Il est arrivé à Dakar en 2000, en « bonne santé », passant d’un job à un autre pour assumer les charges familiales. Au fil des ans, la santé de l’ancien homme de tenue mauritanien s’est effritée, le rendant, sous le faix de l’âge, plus amorphe que jamais. En 2006, Birame Diallo raconte qu’il est tombé malade et a dû subir une chirurgie cardiaque avec le soutien du Haut-Commissariat pour les Réfugiés, l’agence onusienne qui lui avait d’ailleurs payé ses premiers mois de loyer au Sénégal.

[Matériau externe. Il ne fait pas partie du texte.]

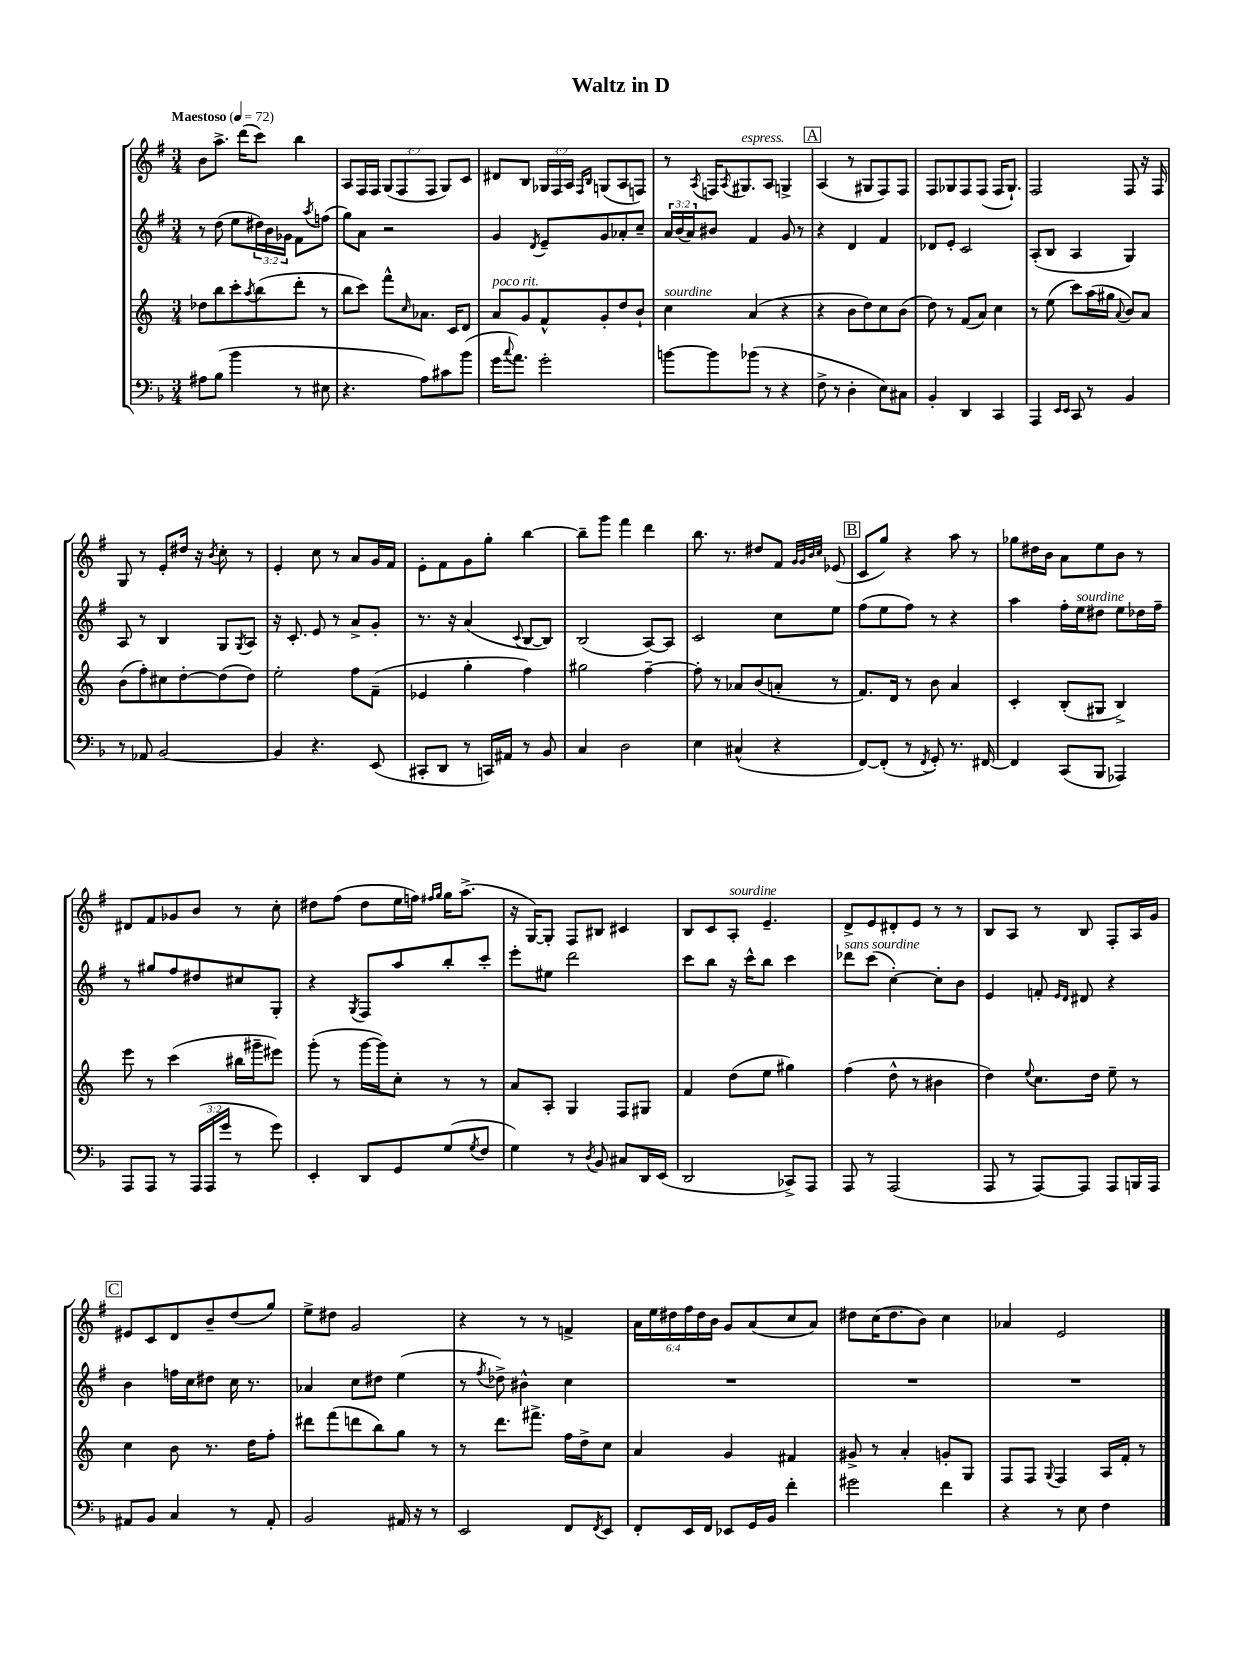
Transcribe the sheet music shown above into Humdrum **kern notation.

**kern	**kern	**kern	**kern
*part4	*part3	*part2	*part1
*staff4	*staff3	*staff2	*staff1
*clefF4	*clefG2	*clefG2	*clefG2
*k[b-]	*k[]	*k[f#]	*k[f#]
*M3/4	*M3/4	*M3/4	*M3/4
*MM72	*MM72	*MM72	*MM72
=1	=1	=1	=1
!	!	!	!LO:TX:a:B:t=Maestoso
8A#X\L	8dd-X\L	8r	8b\L
(8B-\J	8bb\	(8dd\	8.aa^\J
4b-\	8ccc'\	8ee\L	.
.	.	.	(16ddd\KL
.	8qaa/	.	.
.	(8bb\	24dd#X\L)	8ccc\J)
.	.	24b\	.
.	.	24g-X\JJ	.
8r	8ddd'\J	8f#\L	4bb\
.	.	8qaa/	.
8E#X\	8r	(8ffn\J	.
=2	=2	=2	=2
4.r	8bb\L	8gg\L)	8A/L
.	8ccc\J)	8a\J	16F#/L
.	.	.	16F#/JJ
.	8fff^^\L	2r	(12G/L
.	.	.	12F#/
.	16qqcc/	.	.
8A\L)	8.a-X\J	.	.
.	.	.	12F#/J
8c#X\	.	.	8G/L)
.	16c/KL	.	.
(8b-\J	8d/J	.	8c/J
=3	=3	=3	=3
!	!LO:TX:a:i:t=poco rit.	!	!
16g\KL	8a/L	4g/	8d#X/L
8qqcc/	.	.	.
8.a\J)	.	.	.
.	8g/	.	8B/J
.	.	8qd/	.
2g'\	8f^^/	8e~/L	24G-X/LL
.	.	.	24F#/
.	.	.	24A/JJ
.	.	.	16qqF#/LL
.	.	.	16qqB/JJ
.	8g'/	8g/	(8Gn/L
.	8dd/	8a-X'/	8A/
.	8b`/J	8cc~/J	8Fn/J)
=4	=4	=4	=4
!	!LO:TX:a:i:t=sourdine	!	!
[8bn\L	4cc\	24a/LL	8r
.	.	(24b/	.
.	.	24a/J)	.
.	.	.	8qA/
8b\]	.	8b#X/J	16Fn/KL
.	.	.	8qA/
!	!	!	!LO:TX:a:i:t=espress.
.	.	.	8.G#X/
(8b-X\J	(4a/	4f#/	.
8r	.	.	8A/J
4r	4r	8g/	4Gn^/
.	.	8r	.
!!LO:REH:place=s1:t=A
=5	=5	=5	=5
8F^\	4r	4r	(4A/
8r	.	.	.
4D'\	8b\L	4d/	8r
.	8dd\)	.	8G#X/L
8E\L)	8cc\	4f#/	8F#/)
8C#X\J	(8b\J	.	8F#/J
=6	=6	=6	=6
4BB-'/	8dd\)	8d-X/L	8F#/L
.	8r	8e'/J	8G-X/
4DD/	(8f/L	2c/	8F#/
.	8a/J)	.	(8F#/J
4CC/	4cc\	.	16F#/KL
.	.	.	8.G-`/J)
=7	=7	=7	=7
4AAA/	8r	(8A'/L	2F#/
.	(8ee\	8B/J	.
16qqEE/LL	.	.	.
16qqEE/JJ	.	.	.
8CC/	8ccc\L)	4A/	.
8r	(16aa\L	.	.
.	16gg#X\JJ	.	.
.	8qqa/	.	.
4BB-/	8b/L)	4G/)	8F#/
.	8a/J	.	16r
.	.	.	16F#/
!!LO:LB:g=z
=8	=8	=8	=8
8r	(8b\L	8A/	8G/
8AA-X/	8ff'\)	8r	8r
[2BB-/	8cc#X\	4B/	8e'/L
.	[8dd'\	.	16dd#X/Jk
.	.	.	16r
.	.	.	8qb/
.	(8dd\]	8G/L	8cc'\
.	.	8qG/	.
.	8dd\J)	8A/J	8r
=9	=9	=9	=9
4BB-/]	2ee'\	16r	4e'/
.	.	8.c'/	.
4.r	.	8e/	8cc\
.	.	8r	8r
.	8ff\L	8a^/L	8a/L
(8EE/	(8f~\J	8g'/J	16g/L
.	.	.	16f#/JJ
=10	=10	=10	=10
8CC#X'/L	4e-X/	8.r	8e'\L
8DD/J	.	.	8f#\
.	.	16r	.
8r	4gg'\	(4a/	8g\
16CCn/LL)	.	.	8gg'\J
16AA#X/JJ	.	.	.
.	.	8qqc/	.
8r	4ff\)	[8B/L	[4bb\
8BB-/	.	8B/J])	.
=11	=11	=11	=11
4C/	2gg#X\	(2B/	8bb~\L]
.	.	.	8ggg\J
2D\	.	.	4fff#\
.	[4ff~\	[8A/L)	4ddd\
.	.	8A/J]	.
=12	=12	=12	=12
4E\	8ff'\]	2c/	8.bb\
.	8r	.	.
.	.	.	8.r
(4C#X^^/	8a-X/L	.	.
.	(8b/	.	8dd#X/L
4r	8an'/J	8cc\L	8f#/J
.	.	.	32qqg/LLL
.	.	.	32qqg/
.	.	.	32qqb/
.	.	.	32qqcc/JJJ
.	8r	8ee\J	(8e-X/
!!LO:REH:place=s1:t=B
=13	=13	=13	=13
[8FF/L)	8.f/L)	(8ff#\L	8c/L
(8FF'/J]	.	8ee\	8gg/J)
.	16d/Jk	.	.
8r	8r	8ff#\J)	4r
8qFF/	.	.	.
8GG'/)	8b\	8r	.
8.r	4a/	4r	8aa\
.	.	.	8r
[16FF#X/	.	.	.
=14	=14	=14	=14
4FF#/]	4c'/	4aa\	8gg-X\L
.	.	.	16dd#X\L
.	.	.	16b\JJ
(8CC/L	(8B'/L	16ff#'\LL	8a\L
!	!	!LO:TX:a:i:t=sourdine	!
.	.	16ee\J	.
8BBB-/J	8G#X/J	8dd#X\J	8ee\
4AAA-X/)	4B^/)	8ee\L	8b\J
.	.	16dd-X\L	8r
.	.	16ff#~\JJ	.
!!LO:LB:g=z
=15	=15	=15	=15
8AAA/L	8eee\	8r	8d#X/L
8AAA/J	8r	8gg#X/L	8f#/
8r	(4ccc\	8ff#/	8g-X/
(24AAA/LL	.	8dd#X/	8b/J
24AAA/	.	.	.
24g/JJ	.	.	.
8r	16bb#X\LL	8cc#X/	8r
.	16ggg#X~\J	.	.
8g\)	8eee#X\J)	8G'/J	8cc'\
=16	=16	=16	=16
4EE'/	(8ggg'\	4r	8dd#X\L
.	8r	.	(8ff#\J
.	.	8qG/	.
8DD/L	[16ggg\LL	8F#/L	8dd#\L
.	16ggg\J])	.	.
8GG/	8cc'\J	8aa/	16ee\L
.	.	.	16ffn\JJ)
.	.	.	16qqff#X/LL
.	.	.	16qqgg/JJ
(8G/	8r	8bb'/	16gg\KL
.	.	.	(8.aa^\J
8qG/	.	.	.
8F/J	8r	8ccc'/J	.
=17	=17	=17	=17
4G\)	8a/L	8eee'\L	16r
.	.	.	[16G/KL)
.	8A'/J	8ee#X\J	8G'/J]
8r	4G/	2ddd\	8F#/L
8qD/	.	.	.
8BB-/	.	.	8B#X/J
8C#X/L	8F/L	.	4c#X/
16DD/L	8G#X/J	.	.
(16EE/JJ	.	.	.
=18	=18	=18	=18
2DD/	4f/	8ccc\L	8B/L
.	.	8bb\J	8c/
!	!	!	!LO:TX:a:i:t=sourdine
.	(8dd\L	16r	8A'/J
.	.	16ccc^^\KL	.
.	8ee\J	8bb\J	4.e~/
8CC-X^/L)	4gg#X\)	4ccc\	.
8AAA/J	.	.	.
=19	=19	=19	=19
!	!	!LO:TX:a:i:t=sans sourdine	!
8AAA/	(4ff\	8ddd-X\L	8d^/L
8r	.	(8ccc\J	8e/
(2AAA/	8dd^^\	[4cc'\)	8d#X'/
.	8r	.	8e/J
.	4b#X\	8cc'\L]	8r
.	.	8b\J	8r
=20	=20	=20	=20
8AAA/	4dd\)	4e/	8B/L
8r	.	.	8A/J
.	8qqee/	.	.
[8AAA/L)	8.cc\L	8fn'/	8r
.	.	16qqe/LL	.
.	.	16qqd/JJ	.
8AAA/J]	.	8d#X/	8B/
.	16dd\Jk	.	.
8AAA/L	8ee~\	4r	8F#'/L
16BBBn/L	8r	.	16A/L
16AAA/JJ	.	.	16g/JJ
!!LO:LB:g=z
!!LO:REH:place=s1:t=C
=21	=21	=21	=21
8AA#X/L	4cc\	4b\	8e#X/L
8BB-/J	.	.	8c/
4C/	8b\	16ffn\LL	8d/
.	.	16cc\J	.
.	8.r	8dd#X\J	8b~/
8r	.	16cc\	(8dd/
.	16dd\KL	8.r	.
8AA#'/	8ff'\J	.	8gg/J)
=22	=22	=22	=22
2BB-/	8ddd#X\L	4a-X/	8ee^\L
.	(8fff\	.	8dd#X\J
.	8dddn\	8cc\L	2g/
.	8bb\)	8dd#X\J	.
16AA#X/	8gg\J	(4ee\	.
16r	.	.	.
8r	8r	.	.
=23	=23	=23	=23
2EE/	8r	8r	4r
.	.	8qff#/	.
.	8.ddd\L	8dd-X^\)	.
.	.	4b#X^^\	8r
.	8.fff#X^\J	.	.
.	.	.	8r
8FF/L	16ff\LL	4cc\	4fn^/
.	16dd^\J	.	.
8qFF/	.	.	.
8EE/J	8cc\J	.	.
=24	=24	=24	=24
8FF'/L	4a/	2.r	24a\LL
.	.	.	24ee\
.	.	.	24dd#X\
16EE/L	.	.	24ff#\
.	.	.	24dd#\
16FF/JJ	.	.	.
.	.	.	24b\JJ
8EE-X/L	4g/	.	8g/L
16GG/L	.	.	(8a/
16BB-/JJ	.	.	.
4f'\	4f#X/	.	8cc/
.	.	.	8a/J)
=25	=25	=25	=25
2g#X\	8g#X^/	2.r	8dd#X\L
.	8r	.	(16cc\K
.	.	.	8.dd#\
.	4a'/	.	.
.	.	.	8b\J)
4f\	8gn'/L	.	4cc\
.	8G/J	.	.
=26	=26	=26	=26
4r	8F/L	2.r	4a-X/
.	8F/J	.	.
.	8qqG/	.	.
8r	4F/	.	2e/
8E\	.	.	.
4F\	16A/LL	.	.
.	16f'/JJ	.	.
.	8r	.	.
==	==	==	==
*-	*-	*-	*-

« Les évènements de 1989 étaient une stratégie bien réfléchie pour déporter les Négro-mauritaniens », commente Demba Sane, coordonnateur des réfugiés mauritaniens du département de Diourbel à l’Est de Dakar, la capitale sénégalaise. A l’époque, il n’avait que sept ans mais il se souvient des évènements comme si c’était hier. « J’étais à l’école avec mes sœurs », raconte-t-il, « quand on a appris qu’on chassait les Sénégalais. Finalement, ce n’était pas seulement les Sénégalais. C’est devenu une affaire ethnique. Ils disaient tout simplement que les peulhs étaient sénégalais et mon père, qui était berger, et nous avons été forcés de plier bagages. Beaucoup sont retournés au pays bien des années après mais n’étaient ni réfugiés ni Mauritaniens ».
« Les rapatriés ont été inscrits sur des registres nationaux et chaque famille s’est vu attribuer une parcelle et quelques vivres », explique Thierno Sow, Négro-mauritanien installé à Podor dans le nord du Sénégal. Mais Birame Diallo refuse de faire le chemin du retour, trente ans après le massacre qu’il a vu se dérouler sous ses yeux. « Ils sont tous racistes », lâche l’ancien officier de l’armée qui espère un jour toucher du bois malgré ses vieux jours.
« Mon premier enfant a été tué lors des évènements », poursuit-il d’une voix faible, « il avait 14 ans, était parti alimenter le bétail et n’est plus jamais revenu ». Dans ses yeux dont le blanc n’est plus aussi éclatant que ses barbes soigneusement peignées, on sent en revanche une sorte de résilience, cette envie de continuer à vivre, entouré de ses femmes et petits enfants, malgré l’espoir qui s’amenuise.